— При подходящих условиях… при той дальности выстрела, которую я могу обеспечить сейчас… — бормочет он, и палец его очерчивает восточную оконечность города. — Вот здесь! Практически вся эта полоса… Двести туазов к востоку от стены.
— То есть от Сан-Фелипе до Пуэрта-де-Тьерра.
— Ну, примерно.
Испанец доволен. Кивает, не поднимая глаз. Потом показывает на отмеченный карандашом участок.
— Это место входит туда. Улица Сан-Мигель и Куэста-де-ла-Мурга. Попробуете накрыть их в тот день и час, которые я укажу?
— Попробовать могу. Но я ведь предупредил уже, что за точность не отвечаю…
Дефоссё производит в уме быстрые вычисления. Да, это возможно. При благоприятных условиях, то есть если не будет сильного встречного или бокового ветра, который может дать снос или сократить дистанцию полета.
— Бомбы должны взорваться?
— Хорошо было бы.
Капитан думает уже о запальных трубках своей конструкции, которые обеспечат полное воспламенение заряда. На таком расстоянии — пойдет. Ясно одно: он может это сделать. Или хотя бы попытаться.
— Повторяю, точности не обещаю. Скажу вам по секрету, я несколько месяцев кряду пытаюсь накрыть здание таможни, где заседает ваше Регентство. Тщетно.
— Таможня меня не интересует. Только то, что в радиусе вот этой точки.
Теперь француз смотрит не на план, а в лицо гостю.
— Поначалу мне подумалось, что вы — просто умалишенный. Потом пришло ваше письмо, и все разъяснилось. Я знаю, кто вы и чем занимаетесь.
Испанец не отвечает. Только молча смотрит на Дефоссё, дымя зажатой в зубах сигарой.
— А вообще-то… с какой стати я должен вам помогать?
— Потому что никому — ни испанцу, ни французу — не нравится, когда убивают девочек.
Ответ неплох, про себя признает капитан. С этим согласился бы даже лейтенант Бертольди. Тем не менее он не желает вести беседу в этом ключе. Волчий клык, блеснувший несколько мгновений назад, рассеет любой обман. Человек, стоящий перед Дефоссё, явно не из породы гуманистов. А всего лишь полицейский.
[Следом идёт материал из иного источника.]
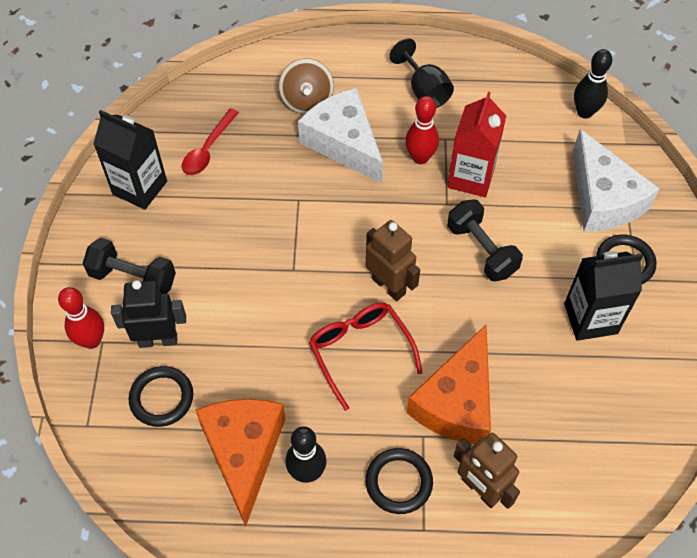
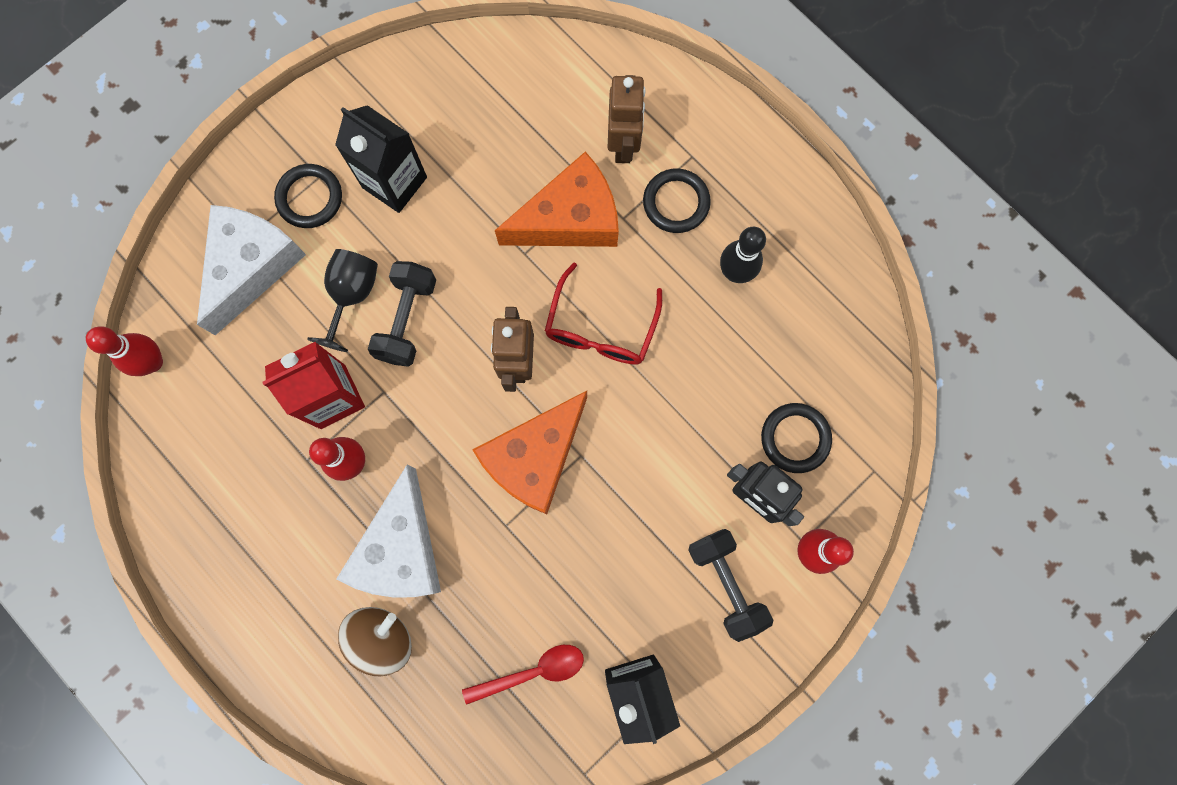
camera: 135 degrees left, 20 degrees up
(243, 452) = (769, 331): orange cheese -> orange cheese (535, 458)
(424, 91) = (261, 535): black goblet -> black goblet (352, 295)
(584, 112) = (153, 362): black bowling pin -> red bowling pin

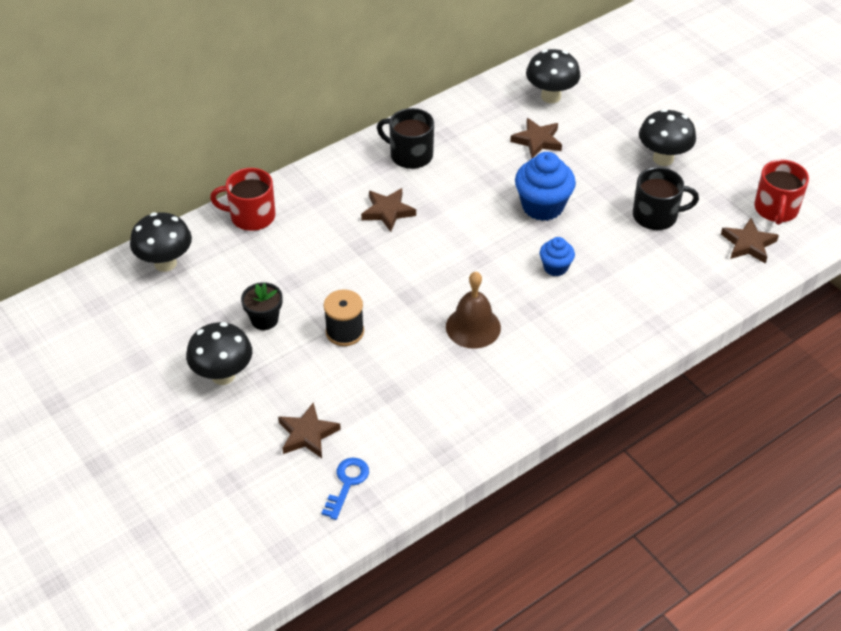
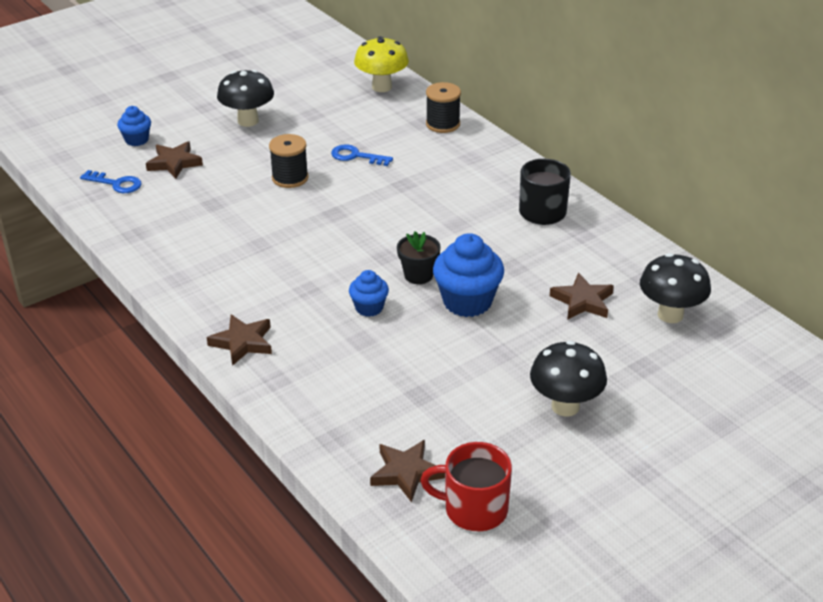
camera: 90 degrees right, 10 degrees down
(165, 263) = (382, 87): black mushroom -> yellow mushroom
(251, 216) = (443, 124): red mug -> black spool
(253, 477) = (137, 140): none -> blue cupcake
(264, 320) = (309, 137): black flower pot -> black flower pot (418, 275)
(307, 281) = (356, 156): none -> blue key
(388, 211) = (453, 199): brown star -> brown star (242, 343)
(473, 327) = (287, 251): brown bell -> none
(656, 216) = (456, 392): black mug -> none

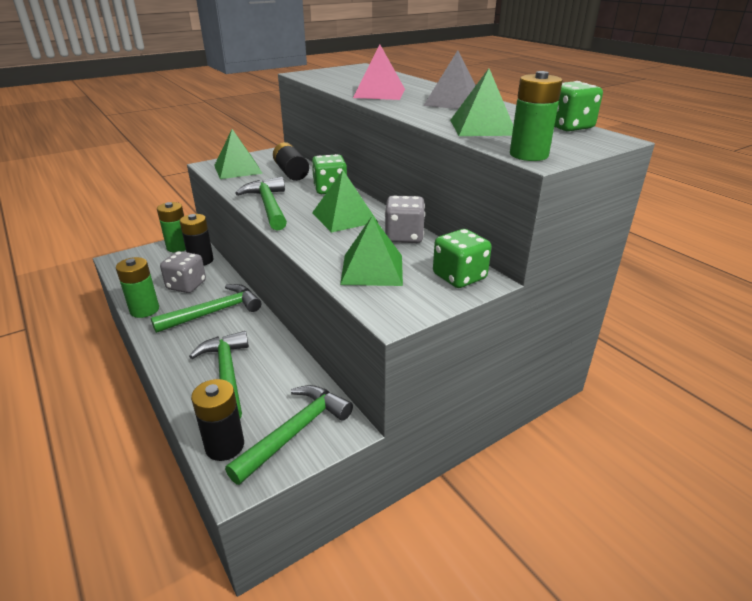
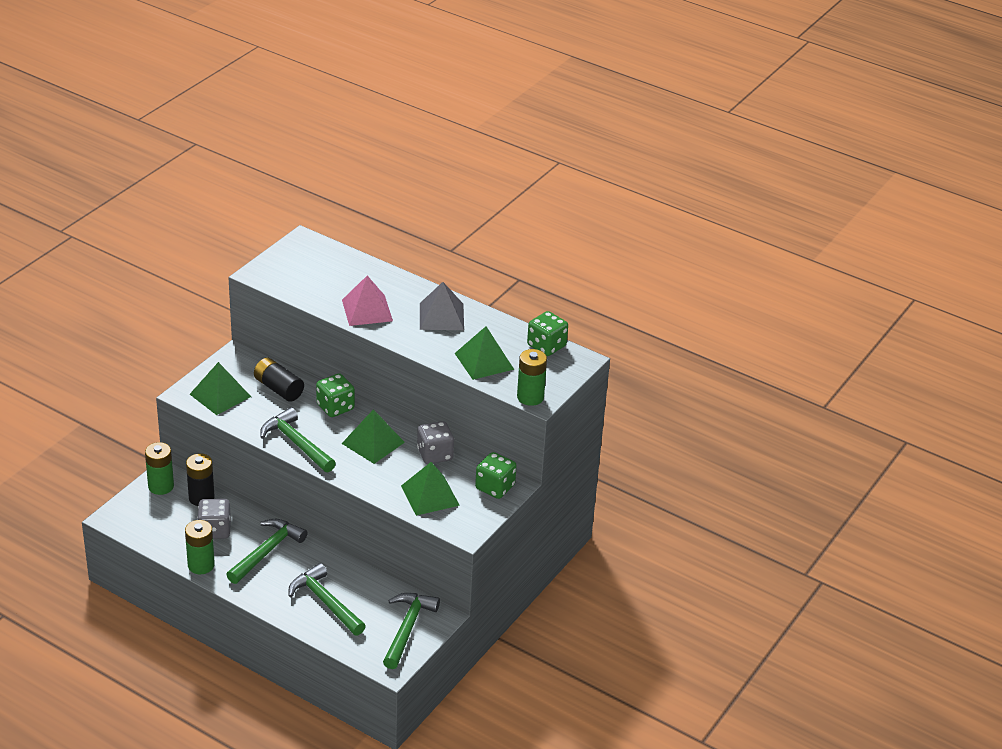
camera: 25 degrees left, 5 degrees up
(224, 446) = (366, 650): black battery -> none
— Идет война, сударь, — отвечает он, тоном своим ставя собеседника на место. — Люди гибнут здесь ежедневно десятками и сотнями. И я, как артиллерийский офицер императорской армии, почитаю своим долгом убивать столько жителей этого города, сколько будет в моих силах… Не делая исключения ни для вас, ни для девочек, подобных тем…
Испанец улыбается. Согласен, говорит эта улыбка, больше похожая на гримасу. Оставим лирику.
— Ну, хватит рассуждать, — отвечает он грубо. — Вы сами знаете, что должны помочь мне. У вас это на лбу написано.
Дефоссё смеется.
— Беру свои слова обратно. Вы и вправду — умалишенный.
— Вовсе нет. Просто я веду свою собственную войну.
Он говорит это, пожимая плечами — с неожиданной и хмурой простотой. И от нее Дефоссё поневоле впадает в задумчивость. То, что он услышал сейчас, — предельно понятно. Что ж, завершает он свои умозаключения, каждый вычерчивает собственную траекторию выстрела…
— А как насчет моего человека?
Полицейский смотрит напряженно, непонимающе:
— Вы о ком?
— О том, кого вы арестовали.
Лицо полицейского разглаживается — он понял. И похоже, такой оборот разговора не удивил его. Можно даже сказать — оказался предвиденным.
— Вам и вправду есть до него дело?
— Да. Я хочу, чтобы он остался жив.
— Значит, останется. — Многозначительная усмешка скользит по губам испанца. — Я вам обещаю.
— И чтобы вы нам отдали его.
Полицейский склоняет голову набок, словно размышляя.
— Тут я наверное сказать ничего не могу. Но попытаюсь. Обещаю и это. Попытаться.
— Дайте слово.
Полицейский смотрит на капитана с насмешливым удивлением:
— Мое слово даже на подтирку не годится. Я постараюсь переправить этого малого сюда. Довольно с вас?
— И все же — что вы все-таки задумали?
— Мышеловку смастерить. — Снова блеснул волчий клык. — С хорошей приманкой.
Свет, сдерживаемый до сей поры низкими тучами, внезапно хлынул с высоты щедрым потоком: солнечный луч заблистал в воде; осветился белый город, опоясанный бурыми крепостными стенами. Ослепленный неожиданным сиянием, Пепе Лобо щурится, ниже надвигает шляпу — и от солнца, и чтобы ветром не снесло. С письмом в руке он стоит у правого борта.
— Ну и что ты намерен делать? — спрашивает Рикардо Маранья.